_Texte source:_
_ _ _ _

Les opposantes, Canadien Pacifique Limitée (ci-après CPL) et la Compagnie de chemin de fer Canadien Pacifique (ci-après CPR), ont produit une déclaration d’opposition le 11 juin 2001, dont une copie a été transmise à la requérante le 17 juillet 2001.

 

Selon le premier motif d’opposition, la marque de commerce visée par la demande d’enregistrement n’est pas enregistrable en vertu de l’alinéa 12(1)d) de la Loi sur les marques de commerce, L.R.C. (1985), ch. T-13 (ci-après la Loi), parce qu’elle crée de la confusion avec les marques de commerce déposées suivantes :

 

 

Marque de commerce

 

No denregistrement

 

Marchandises

 

CP RAIL IMS & Design

 

TMA 328,210

 

Transport de marchandises par la route et par chemin de fer, entreposage et transport de marchandises par le biais de gares intermodales

 

CP RAIL SYSTEM & Design

 

TMA 436,654

 

Services de transport ferroviaire

 

CP RAIL SYSTEM

 

TMA 436,655

 

Services de transport ferroviaire

 

RESEAU CP RAIL

 

TMA 436,971

 

Services de transport ferroviaire

 

RESEAU CP RAIL & Design

 

TMA 437,396

 

Services de transport ferroviaire

 

CPRS

 

TMA 477,575

 

Services de transport ferroviaire

 

C.P.R.

_ _ _ _

_Exercices:_
• a. Mettez à jour le passage du texte source qui commence aux mots "Les opposantes, Canadien" et s'arrête après "17 juillet 2001.", en remplaçant "requérante" par "demanderesse".
• b. D'après le texte source, à quelle date les opposantes ont-elles produit leur déclaration d'opposition ?

_ _ _ _

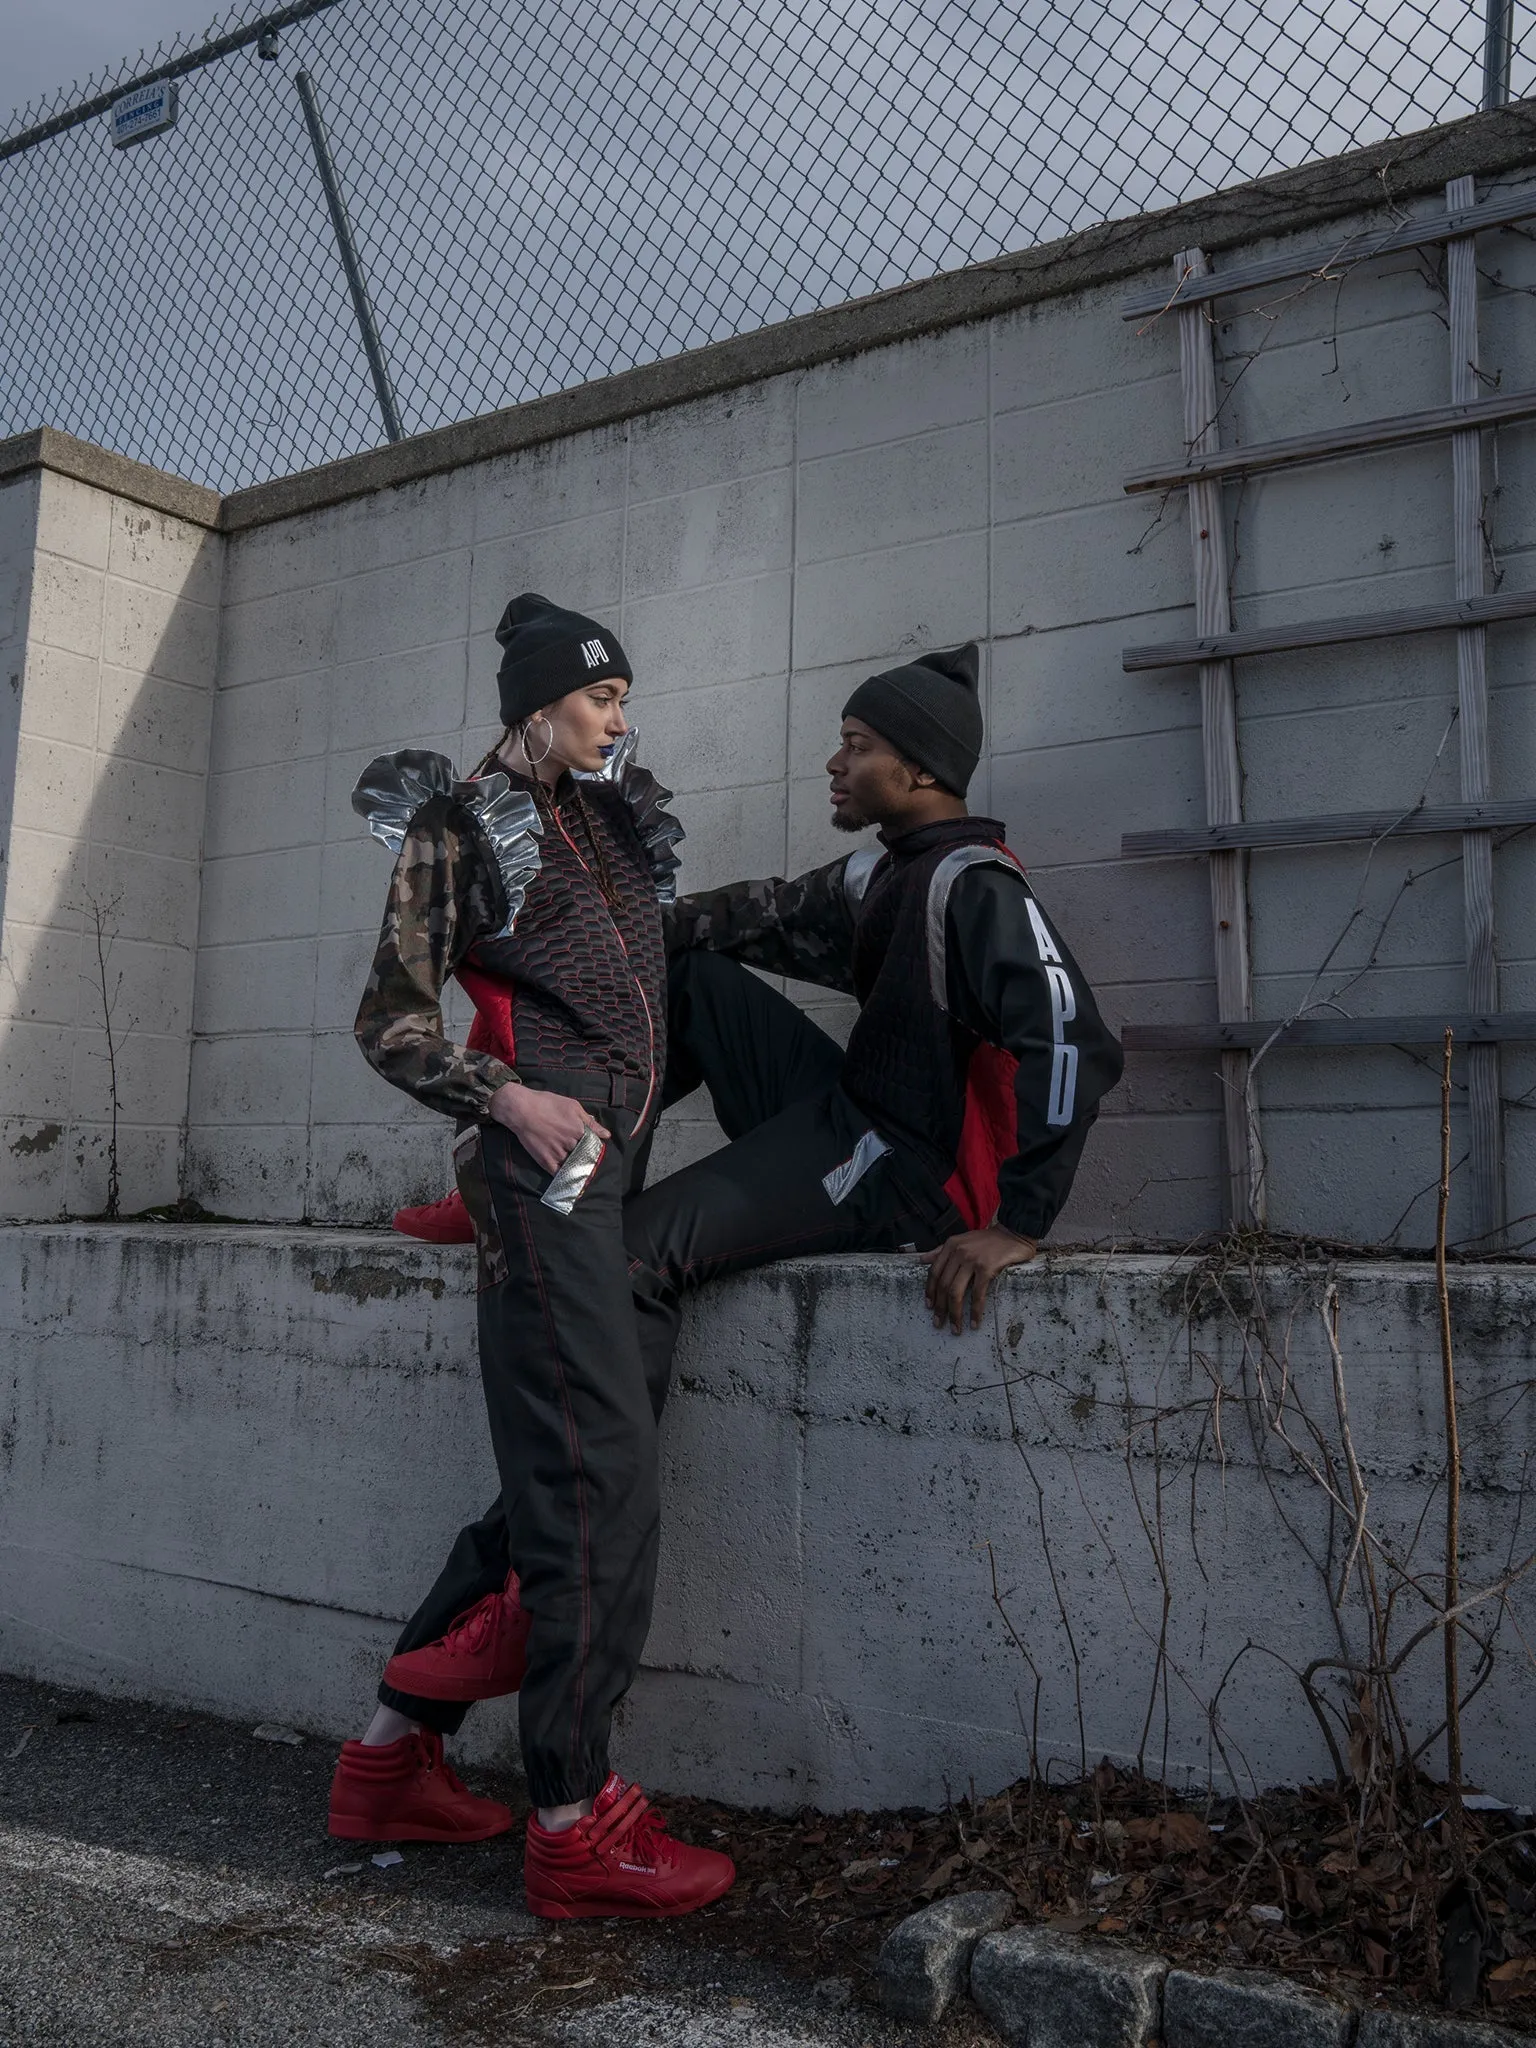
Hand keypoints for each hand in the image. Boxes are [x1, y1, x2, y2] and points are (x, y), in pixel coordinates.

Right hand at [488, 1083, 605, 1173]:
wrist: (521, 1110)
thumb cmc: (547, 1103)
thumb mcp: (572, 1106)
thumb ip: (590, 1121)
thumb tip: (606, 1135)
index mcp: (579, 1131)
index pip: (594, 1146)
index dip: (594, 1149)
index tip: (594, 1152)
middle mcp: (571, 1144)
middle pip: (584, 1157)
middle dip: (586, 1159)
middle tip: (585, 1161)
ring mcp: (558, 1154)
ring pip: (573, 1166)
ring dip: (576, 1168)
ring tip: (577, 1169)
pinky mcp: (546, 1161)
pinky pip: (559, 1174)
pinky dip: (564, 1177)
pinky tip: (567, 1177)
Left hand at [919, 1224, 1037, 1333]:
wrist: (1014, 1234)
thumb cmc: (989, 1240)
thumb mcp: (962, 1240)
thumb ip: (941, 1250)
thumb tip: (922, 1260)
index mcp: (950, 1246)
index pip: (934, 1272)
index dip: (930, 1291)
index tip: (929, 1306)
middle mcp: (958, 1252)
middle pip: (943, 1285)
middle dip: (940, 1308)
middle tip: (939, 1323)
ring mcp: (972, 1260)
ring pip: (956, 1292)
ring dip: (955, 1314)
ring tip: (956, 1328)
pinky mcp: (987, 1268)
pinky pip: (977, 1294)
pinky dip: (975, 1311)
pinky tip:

_ _ _ _

_Réponses:_
• a.
Les opposantes, Canadien Pacifique Limitée (ci-après CPL) et la Compagnie de chemin de fer Canadien Pacifique (ci-après CPR), ont produit une déclaration d’opposition le 11 juin 2001, dont une copie a été transmise à la demanderesse le 17 juillet 2001.

• b. Le 11 juin 2001.